In separate news, the company announced the start of a long-term study, TRIUMPH, evaluating the effectiveness of Emgality (galcanezumab-gnlm) compared to other preventative treatments for migraine among people switching from a different treatment or starting a new prescription treatment. The 2,850-subject trial will track prescriptions and treatment choices among migraine sufferers over a two-year time frame. Emgality generated $47.7 million in worldwide revenue during Q3 2019.
From a technical standpoint, Eli Lilly stock broke out sharply higher to test its highs made earlier this year. The relative strength index (RSI) moved further into overbought territory with a reading of 86.63, but the moving average convergence divergence (MACD) remains in a bullish uptrend. The stock could also experience a near-term golden cross – or a bullish crossover of its 50- and 200-day moving averages.

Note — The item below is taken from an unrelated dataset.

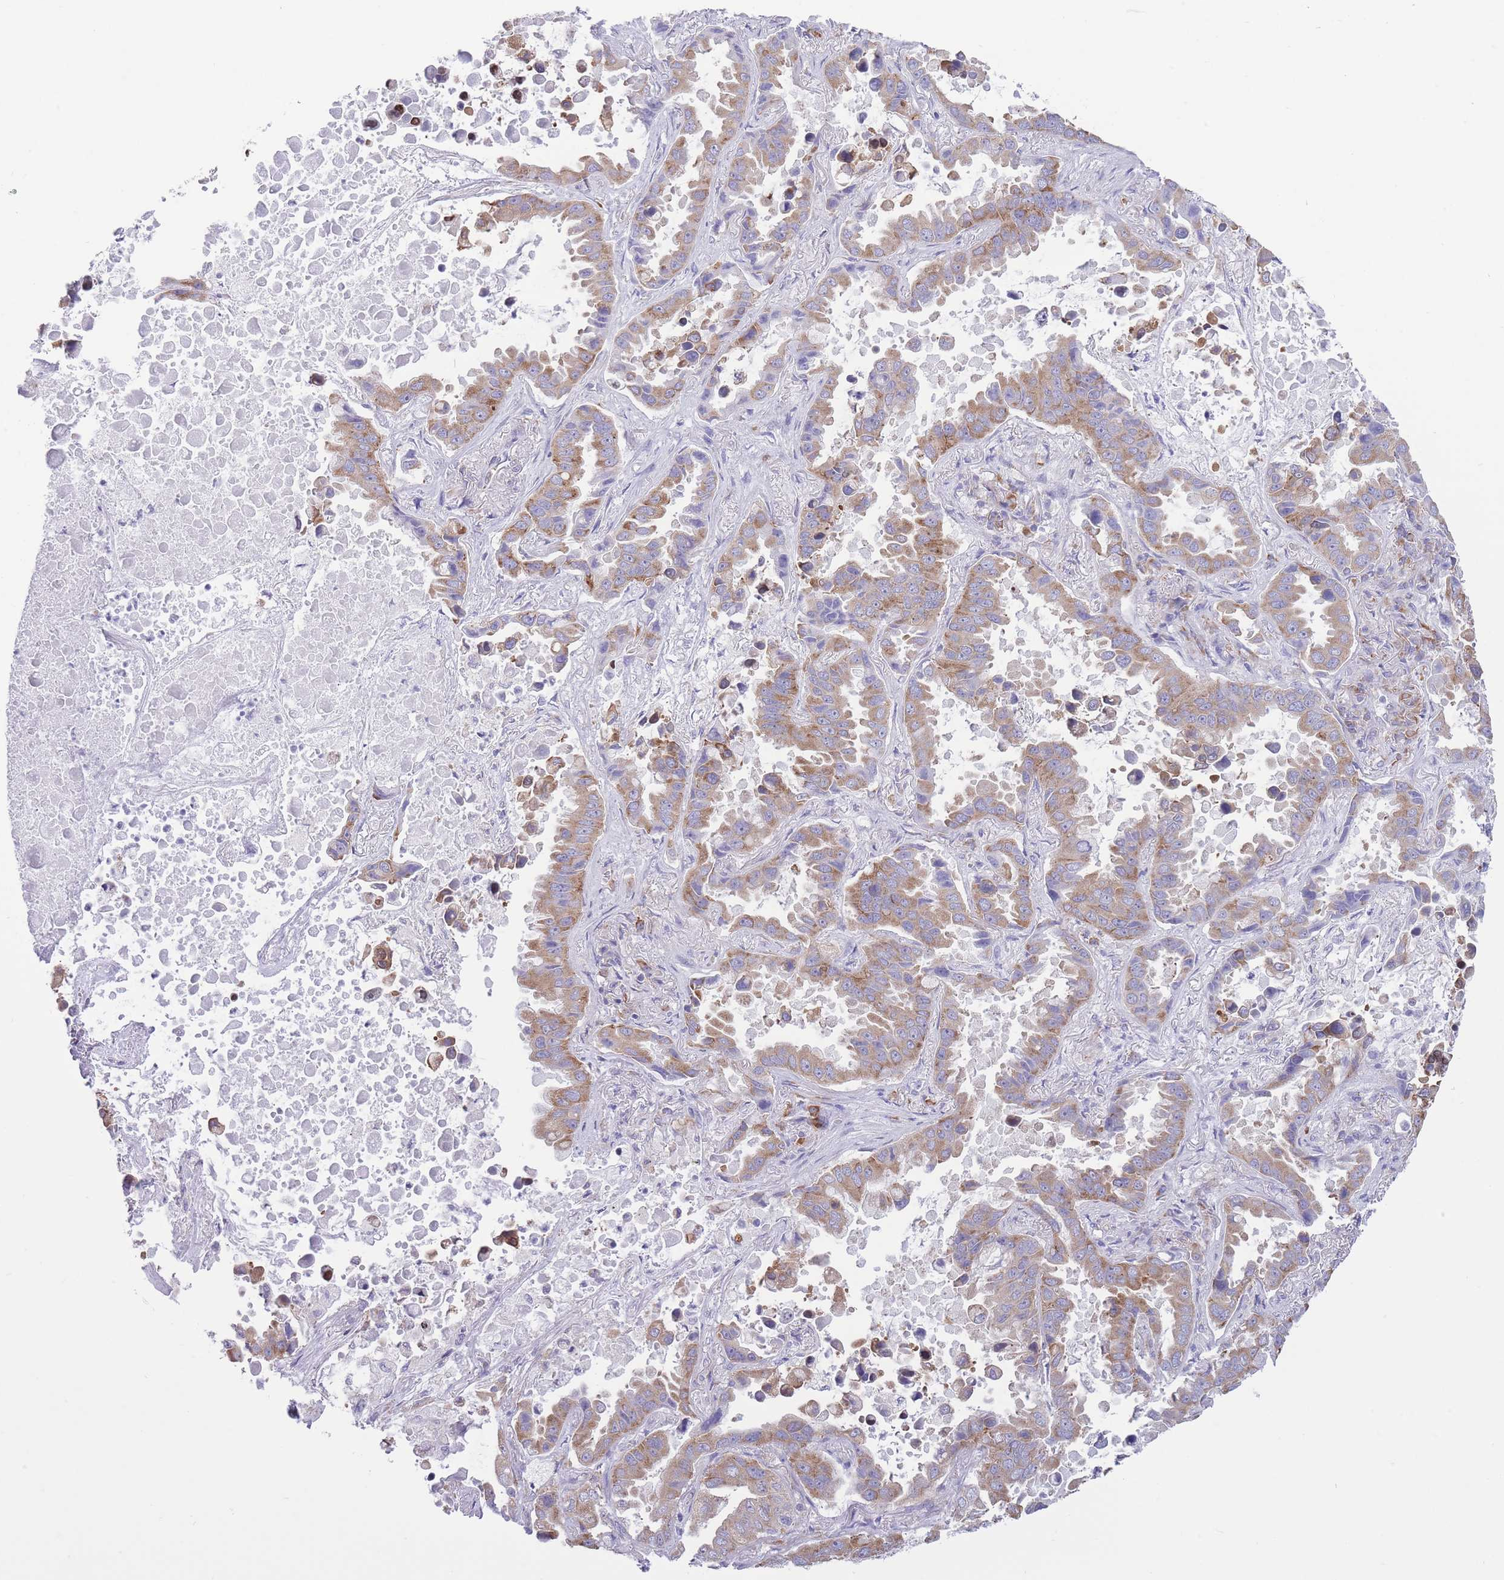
{"staining": {"intensity": "moderate", "quantity": "25%-75%", "location": "cytoplasmic/membranous"}, "tissue": "lung cancer", "cell_type": "Tumor cells", "image_type": "cancer", "snomed": [{"axis": "morphology", "description": "Adenocarcinoma, NOS"}, {"axis": "topography", "description": "Lung"}], "caption": "Immunohistochemical staining of human lung cancer (adenocarcinoma) demonstrates moderate cytoplasmic/membranous protein staining in about 25%-75% of tumor cells. (DAB IHC with brightfield microscopy, high magnification).", "gene": "ZNF501", "patient": {"sex": "male", "age": 64}}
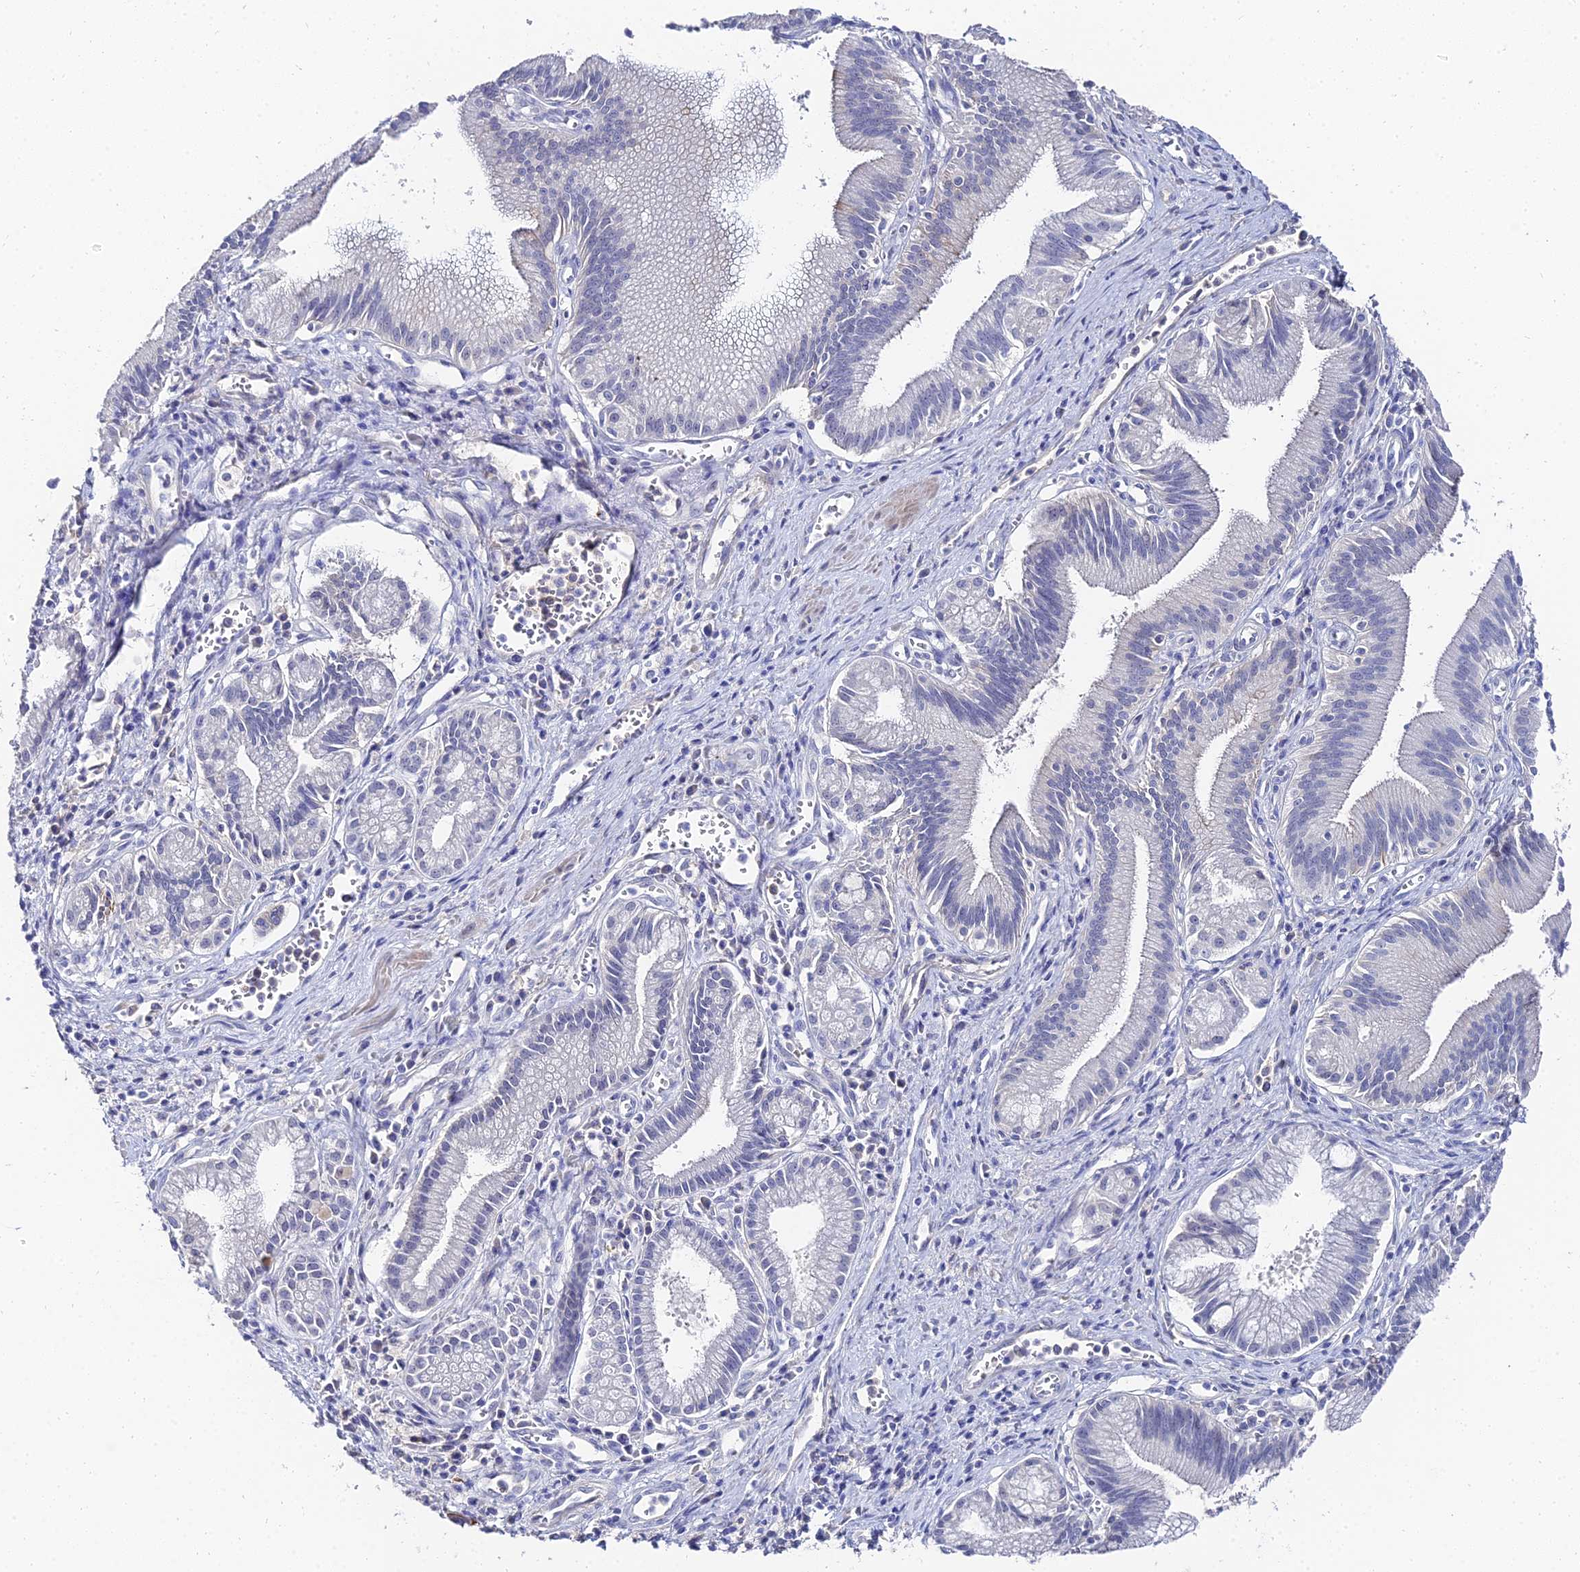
{"staining": {"intensity": "negative", "quantity": "none", "location": "none"}, "tissue": "pancreatic cancer", "cell_type": "Tumor cells", "image_type": "cancer", "snomed": [{"axis": "morphology", "description": "Adenocarcinoma, NOS"}, {"axis": "topography", "description": "Pancreas"}], "caption": "A micrograph of pancreatic cancer stained for a protein exhibits no brown staining in tumor cells.", "gene": "KRT17", "patient": {"sex": "male", "age": 78}}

These indicators suggest that the stock could see some near-term consolidation before extending its move higher over the coming sessions.
Traders should watch for some consolidation near its prior highs of around $130 over the coming sessions. If the stock breaks out, traders could see a move to fresh 52-week highs. If the stock breaks down lower, traders could see a move toward R2 resistance at $123.81 or trendline support near $120. The bullish technical and fundamental backdrop suggest that the intermediate-term trend will remain higher.
The author holds no position in the stock(s) mentioned except through passively managed index funds.